Long before he made the conscious decision to pursue God’s will above all else, Deacon Fioramonti spent time around wonderful witnesses who taught him what it meant to live the faith. “God had really surrounded me with people who had shown me the heroic, beautiful, happy, blessed life of living
the Catholic faith,” he said. “I was like, Catholicism is true because I see the lives of these people who are living this. They’re so joyful and I want to be like that.”

The first witnesses were his parents. Deacon Fioramonti, 29, was born in Fairfax to Bob and Karen Fioramonti, the oldest of their nine children. “My mom and my dad really took seriously passing on the faith to their kids,” he said. The family lived in Manassas and attended All Saints Catholic Church. Deacon
Fioramonti was homeschooled until attending Seton School in Manassas in the seventh grade. He graduated in 2010 from Seton and in 2014 from Christendom. “I don’t know if I could have gotten a better Catholic education than I did,” he said.

From a young age, Deacon Fioramonti always loved to play and watch sports. “I played three sports in high school: soccer, basketball and lacrosse. I was a huge fan of all Washington sports. I lived and died with every game,” he said. Though he feels he often was too invested in sports, the
example of the coaches he had and the friends he met through sports, including several men who went on to become priests, brought him closer to his vocation. “It’s neat how God kind of drew me through something that I was excessive over,” he said. “He used that to draw me to himself.” 

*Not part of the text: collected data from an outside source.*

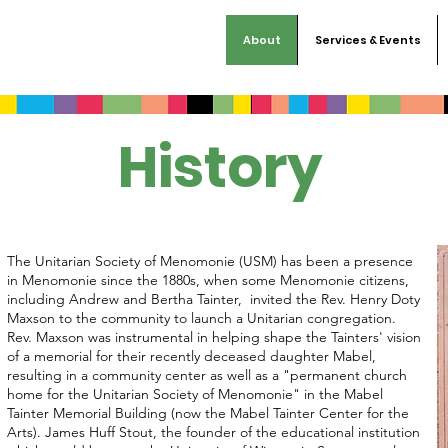
About
Services & Events
History
The Unitarian Society of Menomonie (USM) has been a presence
in Menomonie since the 1880s, when some Menomonie citizens,
including Andrew and Bertha Tainter, invited the Rev. Henry Doty
Maxson to the community to launch a Unitarian congregation.
Rev. Maxson was instrumental in helping shape the Tainters' vision
of a memorial for their recently deceased daughter Mabel,
resulting in a community center as well as a "permanent church
home for the Unitarian Society of Menomonie" in the Mabel
Tainter Memorial Building (now the Mabel Tainter Center for the
Arts). James Huff Stout, the founder of the educational institution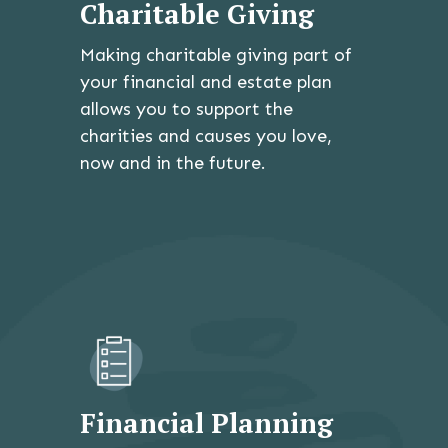
Charitable Giving
Making charitable giving part of
your financial and estate plan
allows you to support the
charities and causes you love,
now and in the future.
Financial Planning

After his priestly ordination, Deacon Fioramonti will be parochial vicar at St. Leo the Great Parish in Fairfax. He looks forward to giving back to a Catholic community. “I’ve received so many good witnesses in my life and I can’t wait just to be that witness for families as a priest,” he
said. 

He’s also excited to be able to bless people. “There was a priest at seminary who would always end class by saying, ‘May I give you God’s blessing?’ And I loved the way he asked it. The whole room just changed as he gave all of us seminarians a blessing,” said Deacon Fioramonti. “I can’t wait
to be so generous in giving God’s blessing to people.”